I don't particularly love Jobs, but I do think Apple would have been much better off had they pushed the envelope 25 years ago instead of resting on their laurels, letting Microsoft dominate the market with poor copies of the Mac. Innovation is the key to survival in the micro-computing business. Microsoft has show us what happens to a company that fails to do it, with stale imitative flop after flop. What Jobs would have brought to the table then as now is fire. The guy will do what it takes to get what he wants, he doesn't seem to care about the money as much as the triumph.And that's where everybody else underestimates Apple.

 

Jelly

Member
Funny how divers people are thinking about Apples development through the years. My first Mac was a Colour Classic with external Power CD (2499 and 699 dutch guilders new @ Correct in some sale) and from that moment things only got better. There was no Jobs at Apple, I believe Sculley was also gone and there were new models coming every now and then to suburban Holland. My country was, for Apple, in those days, a part of Apple Scandinavia, with very low focus. It changed later on by the way and Holland (Benelux) is a tier 1 country now, which means dutch is always in the first tier for software localization.

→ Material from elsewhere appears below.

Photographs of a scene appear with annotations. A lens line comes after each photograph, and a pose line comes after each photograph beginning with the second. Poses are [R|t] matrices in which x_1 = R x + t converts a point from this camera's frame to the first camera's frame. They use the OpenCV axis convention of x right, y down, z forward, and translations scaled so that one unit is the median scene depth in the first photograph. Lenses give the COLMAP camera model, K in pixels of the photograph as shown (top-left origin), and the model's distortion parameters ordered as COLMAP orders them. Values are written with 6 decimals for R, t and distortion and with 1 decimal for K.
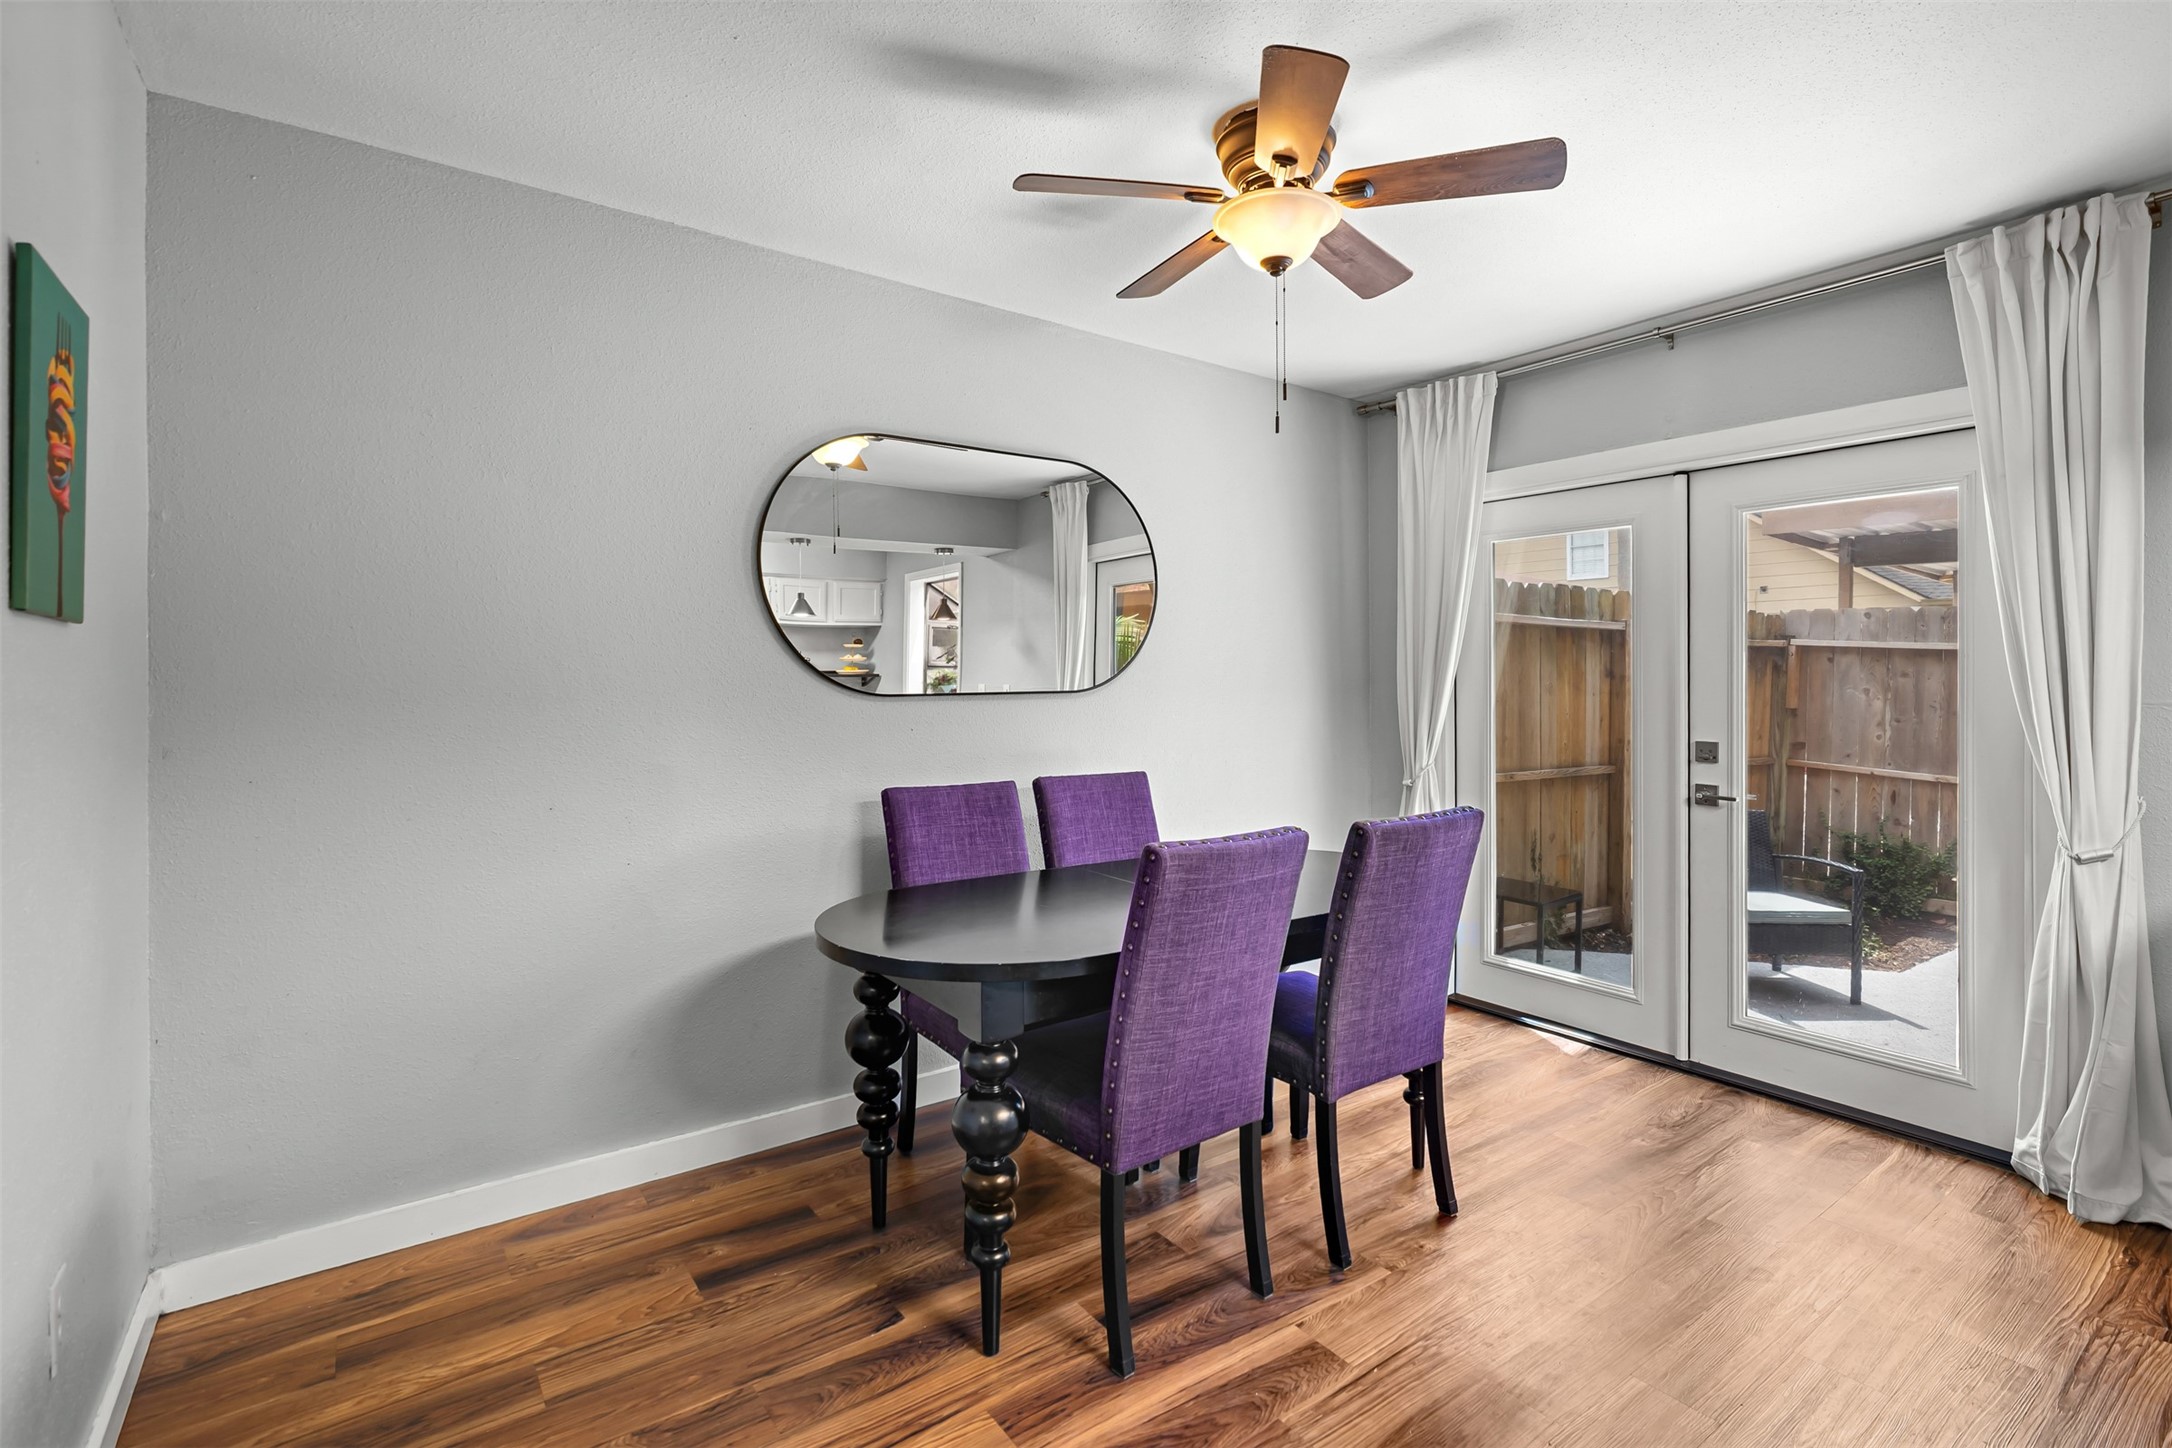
lens RADIAL K [[1002.9, 0, 1090.2], [0, 1002.9, 661.5], [0, 0, 1]] dist [-0.001160, -0.000004]
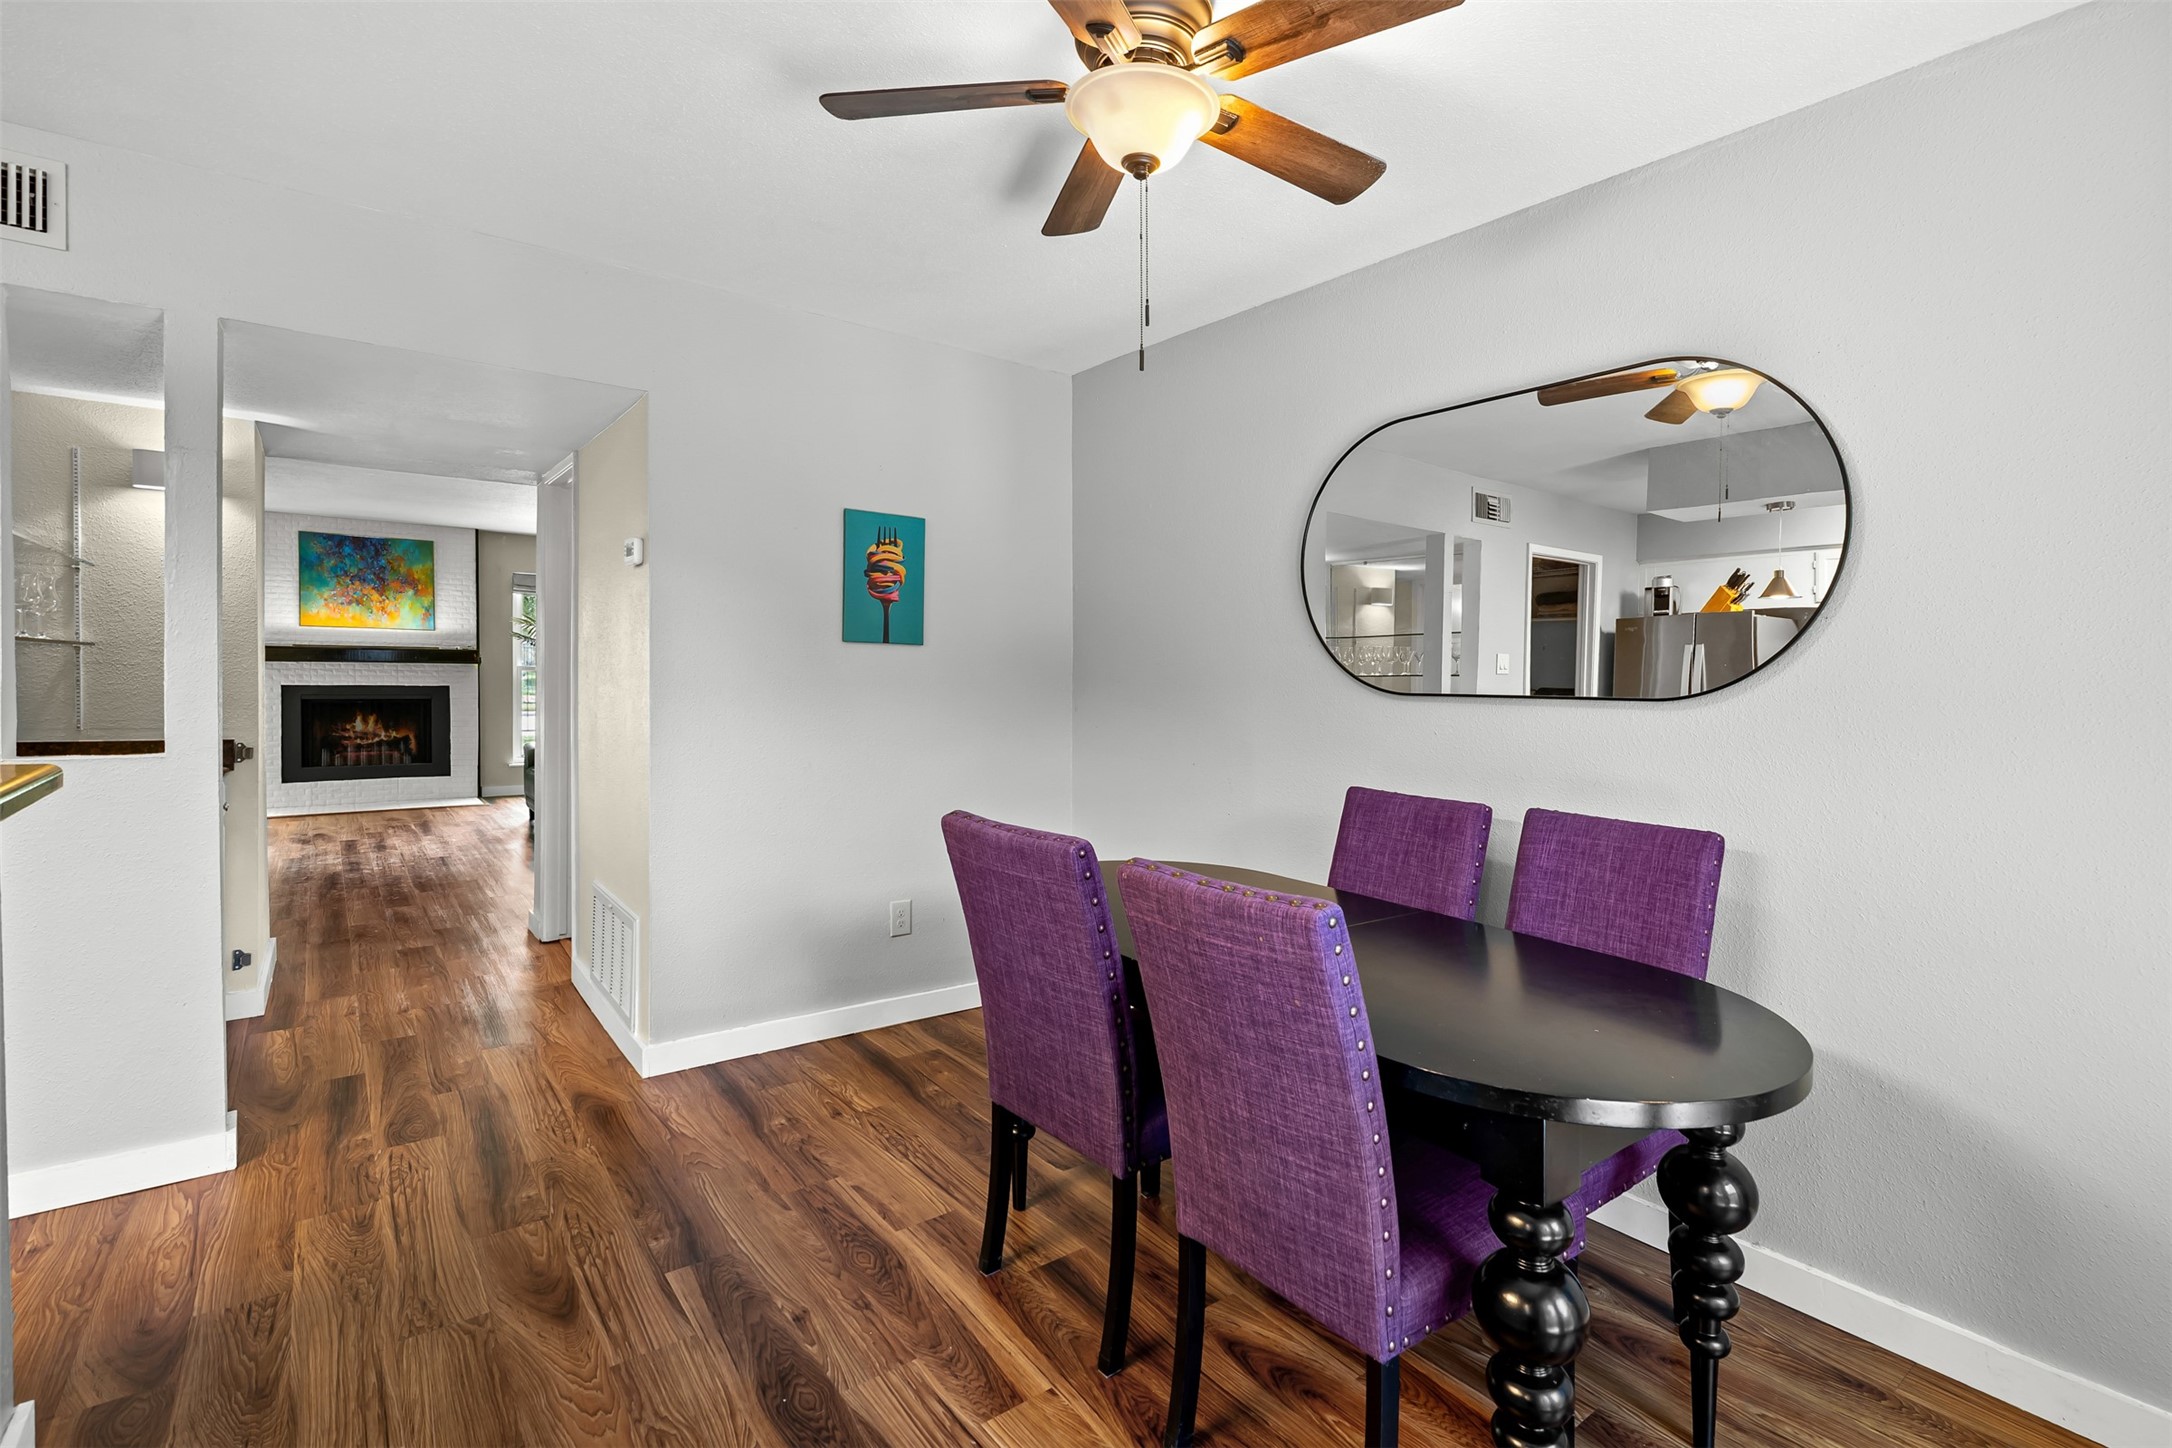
lens RADIAL K [[1022.8, 0, 1101.0], [0, 1022.8, 680.4], [0, 0, 1]] dist [-0.001934, -0.000448]
pose [[0.020243, 0.008235, -0.999761, 0.968569], [-0.000575, 0.999966, 0.008225, 0.017626], [0.999795, 0.000409, 0.020247, 0.890937]]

My second Mac was a 5500 black mac, zillion times bigger/faster, still not very expandable, and that is exactly what somebody before me wrote here: I had the money and expansion sounded complicated and expensive, buying a new one is only expensive, not complicated and fun!

After the 5500 I bought the first iMac 233. Also no expansion, also expensive and also a loads of fun.

Buying new Macs has always been fun for me, like I even like to buy old Macs now for fun. Apple = emotion, an old manager once told me, and that emotion is positive for most people.